▶ **WHAT THE EXERCISE ASKS**: Reproduce word for word the part of the data that opens with the line containing "How is the man" and closes with the line containing "Answer: right", including both of those lines.

START DATA SUPPLIED

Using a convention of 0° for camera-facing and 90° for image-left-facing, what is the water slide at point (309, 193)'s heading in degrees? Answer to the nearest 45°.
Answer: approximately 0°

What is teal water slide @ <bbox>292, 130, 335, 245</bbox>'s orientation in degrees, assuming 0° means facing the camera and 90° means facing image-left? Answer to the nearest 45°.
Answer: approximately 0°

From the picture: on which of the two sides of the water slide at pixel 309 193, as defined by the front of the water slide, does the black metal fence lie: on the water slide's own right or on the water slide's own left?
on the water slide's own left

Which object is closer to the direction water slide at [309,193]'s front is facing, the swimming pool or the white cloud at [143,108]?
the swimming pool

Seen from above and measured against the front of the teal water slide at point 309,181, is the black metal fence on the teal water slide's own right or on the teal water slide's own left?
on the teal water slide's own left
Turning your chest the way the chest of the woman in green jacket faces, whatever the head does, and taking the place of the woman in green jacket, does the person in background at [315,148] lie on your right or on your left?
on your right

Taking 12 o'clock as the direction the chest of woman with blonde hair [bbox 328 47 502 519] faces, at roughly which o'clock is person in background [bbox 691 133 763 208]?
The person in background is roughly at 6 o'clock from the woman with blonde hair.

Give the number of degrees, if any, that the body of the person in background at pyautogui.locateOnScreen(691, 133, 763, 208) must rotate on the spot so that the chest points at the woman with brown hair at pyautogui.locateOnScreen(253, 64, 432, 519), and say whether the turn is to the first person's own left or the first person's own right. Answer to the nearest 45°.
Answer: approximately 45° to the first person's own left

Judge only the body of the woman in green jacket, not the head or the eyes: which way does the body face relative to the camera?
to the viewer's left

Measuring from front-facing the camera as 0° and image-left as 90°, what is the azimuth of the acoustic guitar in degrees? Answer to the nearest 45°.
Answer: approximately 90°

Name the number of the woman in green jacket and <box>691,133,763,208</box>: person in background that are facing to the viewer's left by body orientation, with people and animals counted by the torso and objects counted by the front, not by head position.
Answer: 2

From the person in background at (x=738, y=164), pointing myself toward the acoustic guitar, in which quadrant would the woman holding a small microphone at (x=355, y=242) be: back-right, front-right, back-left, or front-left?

END DATA SUPPLIED
START DATA SUPPLIED

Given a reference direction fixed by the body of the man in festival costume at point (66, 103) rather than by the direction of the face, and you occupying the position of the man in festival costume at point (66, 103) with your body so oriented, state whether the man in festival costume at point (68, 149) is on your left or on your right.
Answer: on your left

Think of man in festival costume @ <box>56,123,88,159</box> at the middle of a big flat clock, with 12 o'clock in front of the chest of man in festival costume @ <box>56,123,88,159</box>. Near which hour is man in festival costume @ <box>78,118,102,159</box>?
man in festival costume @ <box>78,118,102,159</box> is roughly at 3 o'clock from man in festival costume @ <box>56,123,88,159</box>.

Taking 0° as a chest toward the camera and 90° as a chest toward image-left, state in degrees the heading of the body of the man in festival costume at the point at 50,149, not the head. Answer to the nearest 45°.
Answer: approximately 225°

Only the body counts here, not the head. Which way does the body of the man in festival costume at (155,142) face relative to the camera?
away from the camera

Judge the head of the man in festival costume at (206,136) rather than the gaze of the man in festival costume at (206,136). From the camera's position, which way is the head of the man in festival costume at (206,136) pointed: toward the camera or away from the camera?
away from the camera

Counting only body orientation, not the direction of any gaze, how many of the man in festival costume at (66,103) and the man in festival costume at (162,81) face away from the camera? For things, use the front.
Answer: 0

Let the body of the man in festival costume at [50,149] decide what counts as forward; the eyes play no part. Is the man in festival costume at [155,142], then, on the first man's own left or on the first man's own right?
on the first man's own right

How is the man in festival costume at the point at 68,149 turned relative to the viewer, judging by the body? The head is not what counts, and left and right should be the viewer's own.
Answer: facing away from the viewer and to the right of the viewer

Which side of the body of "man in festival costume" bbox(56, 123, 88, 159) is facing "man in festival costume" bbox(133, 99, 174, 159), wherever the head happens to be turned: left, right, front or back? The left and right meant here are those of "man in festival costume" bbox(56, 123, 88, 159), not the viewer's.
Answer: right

END DATA SUPPLIED

▶ **EXERCISE ANSWER**:
How is the man in festival costume at the point at 68,149 turned relative to the viewer, judging by the body? The head is not what counts, and left and right should be the viewer's own.
Answer: facing away from the viewer and to the right of the viewer

Which side of the body of "man in festival costume" bbox(56, 123, 88, 159) is facing "man in festival costume" bbox(133, 99, 174, 159), wherever the head happens to be turned: left, right, front or back? The left and right meant here are those of "man in festival costume" bbox(56, 123, 88, 159), not the viewer's.
Answer: right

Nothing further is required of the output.